Morir

Nicolás Samper FUTBOLRED
Abril 18, 2017

Tres casos al azar de la tragedia en medio de un partido de fútbol.

FOTO: Archivo Particular

Nicolás Samper, columnista invitado.

Vio que el reloj marcaba las 6 de la tarde y se puso rápido su blazer, el que dejaba colgado en el respaldo de su silla que ocupaba en el Banco Shaw. Era un tipo como usted o como yo: de esos que de pronto deciden saltarse cualquier plan estipulado para pegarse la escapada hacia el estadio. No tenía pocos motivos, porque su equipo había ganado en la fecha anterior y eso le daba aire para tratar de esquivar el descenso que le estaba respirando en la nuca.

Resolvió sus asuntos sentimentales rápidamente: le prometió a su novia que se verían al final del juego en un restaurante conocido por ambos. Le dijo que lo esperara allí, en la mesa de siempre y salió raudo a buscar una entrada en la tribuna popular en medio de un ambiente caldeado. Se ubicó entonces en uno de los puestos de La Bombonera, donde se albergan los hinchas visitantes, y era cuestión de sentarse a esperar a que comenzara el juego.

La muerte le dio un par de avisos esa noche oscura, porque en medio de la penumbra el cielo se iluminaba con el fulgor de las bengalas náuticas lanzadas por la barra brava de Boca y que representaban un peligro para cualquiera. En un momento se distrajo y no vio el haz de luz incandescente que se le incrustó en el cuello y que lo mató de inmediato. Tenía 26 años. Su nombre: Roberto Basile.

Lo de Tony Bland fue un poco más largo, más cruel.
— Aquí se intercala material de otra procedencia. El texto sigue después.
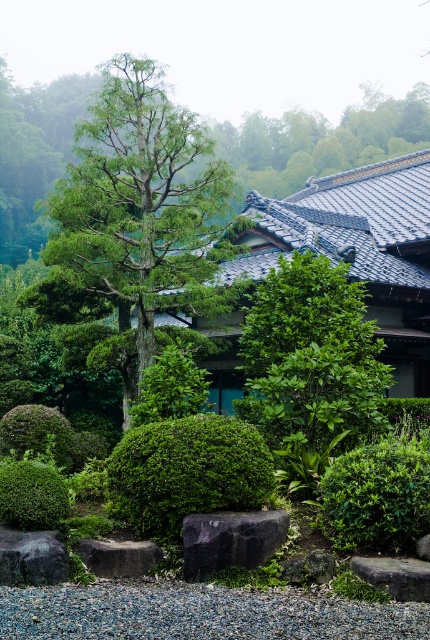
Question: Which point is farther to the camera?

Choices:
 (A) green mossy rock at lower left
 (B) gray rough stone at lower center
 (C) green textured tree at center
 (D) green leafy bush at lower right

Answer: (C)

Question: Among these points, which one is nearest to the camera?

Choices:
 (A) (107, 561)
 (B) (40, 484)
 (C) (245, 595)
 (D) (150, 275)

Answer: (C)

Question: Is green textured tree at center bigger than black smooth rock at lower left?

Choices:
 (A) yes
 (B) no

Answer: (A)

Question: Is purple polished stone at center further to the viewer compared to green mossy bush at lower left?

Choices:
 (A) yes
 (B) no

Answer: (B)

Question: Which of the following is the closest to the observer?

Choices:
 (A) gray gravel at lower center
 (B) gray rough stone at lower center
 (C) green mossy rock at lower left

Answer: (A)

Question: Is purple polished stone at center wider than green mossy rock at lower left?

Choices:
 (A) no
 (B) yes

Answer: (A)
Se desvaneció y jamás recuperó el sentido. Una multitud empezó a aplastar todos sus órganos el 15 de abril de 1989. Con 19 años a cuestas, lo único que le importaba era ir a ver a Liverpool, su equipo del alma, que iba a jugar una tremenda parada ante el Nottingham Forest en las semifinales de la FA Cup. Su vida se extinguió luego de que cientos de hinchas de su club terminaran metidos en una trampa mortal en el estadio de Hillsborough, en el sector trágico de Leppings Lane.
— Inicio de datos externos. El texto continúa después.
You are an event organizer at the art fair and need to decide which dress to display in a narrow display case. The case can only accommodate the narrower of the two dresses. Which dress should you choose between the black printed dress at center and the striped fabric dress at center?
Bland no pudo luchar mucho pero su cuerpo se resistía a morir: duró cuatro años postrado en una cama con muerte cerebral hasta que en 1993 la justicia inglesa le dio a sus padres el permiso de darle una muerte digna.
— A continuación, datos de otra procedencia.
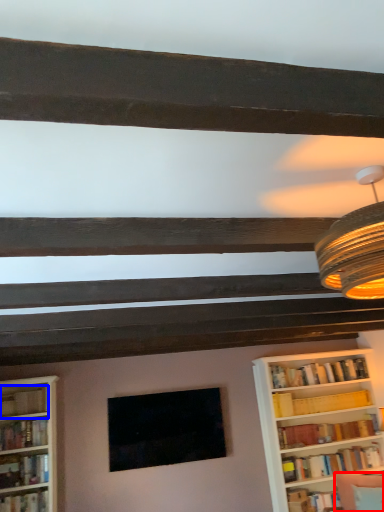
Question: Which object is further to the camera taking this photo, swivel chair (highlighted by a red box) or book (highlighted by a blue box)?

Choices:
 (A) swivel chair
 (B) book

Answer: (B)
Jansel David Poveda vendía bolis en Barranquilla y con eso se hacía unos pesos para ayudar en su casa y para ahorrar con tal de ver al Junior de Barranquilla en el Metropolitano. Se iba a la popular para alentar a Junior en la tribuna sur, igual que Vanessa Rodríguez. A ambos los unía el amor por el tiburón y sin saberlo, los dos se pusieron una cita el 2 de noviembre del año 2003 en el segundo piso del estadio.

El juego iba a ser clave porque Junior debía vencer al Tuluá si quería clasificar entre los ocho mejores. Le costó un montón a Junior esa tarde: Tuluá se defendió como pudo hasta el minuto 90 pero Emerson Acuña decidió que ya estaba bueno de tanto padecer y metió un golazo para hacer estallar a todos.

Finalizado el juego, los jugadores fueron a tributarle la victoria a los fanáticos ubicados en el segundo piso. Ahí, en esa cornisa, Jansel David y Vanessa estiraban los brazos para agradecer a sus ídolos todo lo brindado en el campo y justo en el momento de mayor alegría la baranda de protección no pudo aguantar tanto cariño. 36 hinchas cayeron desde una altura de seis metros. Vanessa y Jansel fallecieron ahí, con esa última imagen de su equipo triunfante.

Son apenas tres casos elegidos al azar de personas que como usted o como yo, salieron un día hacia el estadio y se quedaron allí. Se me vinieron a la mente luego de ver el horror de Emmanuel Balbo durante el Belgrano-Talleres del pasado fin de semana.